Przed wpłynięciem twej pensji na konto, otwórz swoją puszkę i oddziel monety i banknoty np. od 50gr w zwyż. Przelicz sumę. Załóżmy, że zaoszczędziłeś w skali miesiąca 134,50zł.
Teraz przelej na konto, na którym trzymasz oszczedności, kwotę nieco wyższą np.140zł, a pieniądze z puszki przełóż do koperty z pieniędzmi na życie.
Monety poniżej 50gr zostawiasz w puszce. Kiedy zbierze się okrągła liczba jednego typu monety – np. 100 dziesięciogroszówek, włóż je w kopertę i wymień na banknot w sklepie spożywczym. Możesz też wypłacić w drobnych kieszonkowe dla młodszych dzieci, a banknot włożyć do swojej puszki. (Wypłacanie kieszonkowego w drobnych ma ten plus, że takie pieniądze trudniej wziąć i dziecko z reguły np. w sklepie wydaje mniej za jednym razem niż gdyby poszło z banknotem, poza tym dzieciom chętniej wymieniają drobne pieniądze)
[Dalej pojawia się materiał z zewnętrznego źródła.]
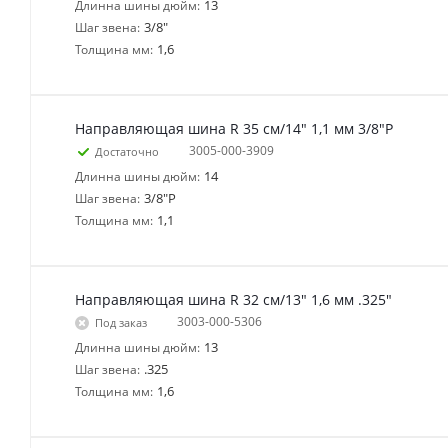
13
Длинна шины дюйм:
3/8"
Шаг звена:
1,6
Толщина мм:
Направляющая шина R 35 см/14" 1,1 мм 3/8"P
3005-000-3909
Достаточно
14
Длинна шины дюйм:
3/8"P
Шаг звена:
1,1
Толщина мм:
Направляющая шина R 32 см/13" 1,6 мм .325"
3003-000-5306
Под заказ
13
Длинна шины дюйм:
.325
Шаг звена:
1,6
Толщина мм:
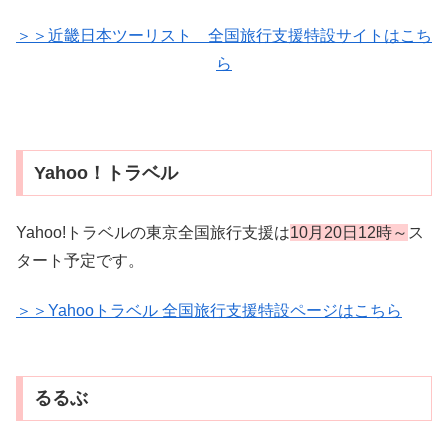
＞＞近畿日本ツーリスト 全国旅行支援特設サイトはこち
ら
Yahoo！トラベル
Yahoo!トラベルの東京全国旅行支援は
10月20日12時～
ス
タート予定です。
＞＞Yahooトラベル 全国旅行支援特設ページはこちら
るるぶ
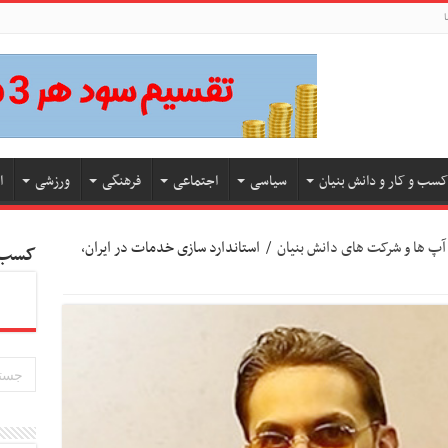
ا
کسب و کار و دانش بنیان
سیاسی
اجتماعی
فرهنگی
ورزشی
ا
آپ ها و شرکت های دانش بنیان
/
استاندارد سازی خدمات در ایران،
کسب و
Po dziewiąte: Wkładaj do puszki określony procent od każdych niespodziewanie otrzymanych pieniędzy – premii, prezentu od bliskich itp. Skoro się tych pieniędzy nie spodziewałeś, to niech z tobą cieszy się twoja puszka!

Przychodzi w końcu ten dzień, kiedy należy zakończyć oszczędzanie. Dla każdego wywąchigrosza jest to moment bolesny. Często okazuje się, że samo oszczędzanie było tak przyjemne, że trudno teraz te pieniądze wydać. Jak tylko przestaniesz cieszyć się marzeniem, które udało ci się zrealizować dzięki twojej oszczedności, weź ładne pudełko, a potem otwórz portfel i wygrzeb wszystkie drobne zostawiając dwie monety jednogroszowe, jedną dwugroszową i jedną pięciogroszową…

Autorka tego artykułu oszczędza opisaną przez siebie metodą od kilku lat – w skali miesiąca zawsze udaje się oszczędzić od kilkudziesięciu do nawet kilkuset złotych. Tylko uwaga – to bardzo wciąga!

POWODZENIA!!!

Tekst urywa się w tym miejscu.